I nod. “I’ve never experienced love. Never said it. Never heard it.”
Eyes bright, Margo looks at me for a long moment, and something unspoken passes between us. Her head dips slightly almost like she’s nodding, committing to something.
After a beat, she asks, “Will meeting your parents be better than mine?”
“I haven’t met your dad.”
“He has two settings: work—but he’s retired now—and golf. There’s not much more to him than that.”
“We have similar family backgrounds but turned out so different.”
“I’ve been running from my family while you’ve been guarding something. Is this why you’re quiet? To not give away your location so to speak?”
“Yes and no. Sometimes it feels like I’ve used up my voice from singing for all those years. Doctors even warned that if I didn’t stop, I’d get vocal chord damage. Sukie ignored them.”
“How did you get out of it?”
“Turned eighteen. Started to rebel a bit.”
“What did that look like?”
“Playing hockey all night. The league in Concordia is rough. Kind of the opposite of boy band life with weekly manicures and stage makeup. Rolled in with a few bruises, stitches. Not the optimal 5PRNZS look.”
She laughs. “It’s hard to believe you’re the same person here as in the video you showed me.”
“Hockey helped. I got teased a lot at first. But I was big, capable. Held my own.”
“You started skipping band rehearsals and playing hockey instead?” Margo tickles my neck. “Such a bad boy.”
“Sukie certainly didn’t think it was good. She threatened me with everything, especially withholding money.”
“But you didn’t care.”
“Nope. I was done being paraded around, working crazy long hours, traveling all the time.”
“Yet you do that now.”
“But it’s on my terms, doing something I enjoy.”
“Was there a final show, uh, showdown?”
My lips quirk. “There was, and it was somewhat spectacular. We were all burned out, but some of the guys had really lost it, so the team proposed we start lip-syncing. I wasn’t cool with that. so during a concert, I just walked off the stage. It was over.”

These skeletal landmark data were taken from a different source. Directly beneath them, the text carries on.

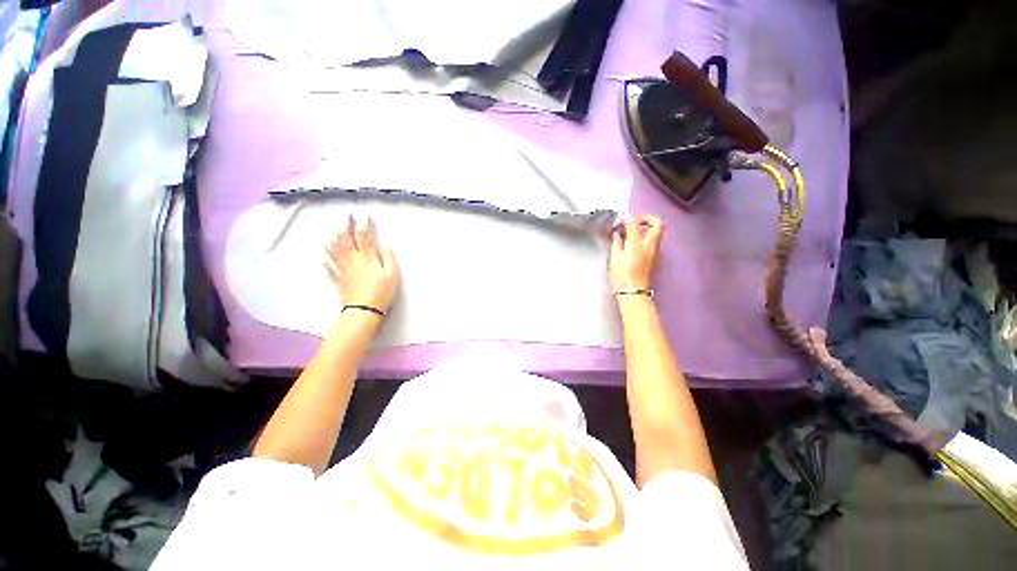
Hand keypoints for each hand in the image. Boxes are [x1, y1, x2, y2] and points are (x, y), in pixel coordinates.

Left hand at [324, 214, 399, 312]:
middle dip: (344, 223)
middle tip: (345, 213)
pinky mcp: (337, 275)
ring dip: (332, 232)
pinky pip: (327, 261)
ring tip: (333, 223)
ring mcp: (343, 267)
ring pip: (334, 246)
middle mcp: (353, 259)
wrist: (364, 310)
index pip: (364, 236)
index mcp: (367, 258)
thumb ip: (389, 259)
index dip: (363, 223)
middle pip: (345, 237)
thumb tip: (386, 245)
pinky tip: (321, 245)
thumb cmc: (381, 293)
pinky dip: (323, 251)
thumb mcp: (393, 276)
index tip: (363, 214)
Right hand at [609, 216, 663, 290]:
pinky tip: (636, 246)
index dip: (627, 219)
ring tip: (634, 235)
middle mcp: (650, 244)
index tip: (621, 221)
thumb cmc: (622, 276)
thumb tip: (618, 234)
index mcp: (636, 243)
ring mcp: (656, 251)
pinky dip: (648, 239)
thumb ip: (617, 243)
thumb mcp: (615, 258)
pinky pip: (655, 242)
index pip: (634, 222)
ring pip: (658, 232)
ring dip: (648, 229)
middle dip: (647, 219)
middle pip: (657, 223)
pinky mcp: (657, 258)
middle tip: (636, 223)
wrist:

Margo’s mouth forms a perfectO. “Whoa.”
“I didn’t mean to upset the fans, but they had to understand that it was all fabricated—theater. Meanwhile, they were led to believe it was all real. But before you think I’m some kind of spoiled rich kid, I know there are loads of people who wishthey could sing like I did. To have the opportunities that I had. But that’s the difference. They want it. Are hungry for it. I was forced to, and every cent went to Sukie and my stepfather as they pushed me harder. All the while, there were shady characters who tried to appeal to?—”
Margo squishes up her face. “So what we ordinary people hear about celebrities is true?”
“There’s nothing ordinary about you, Margo.”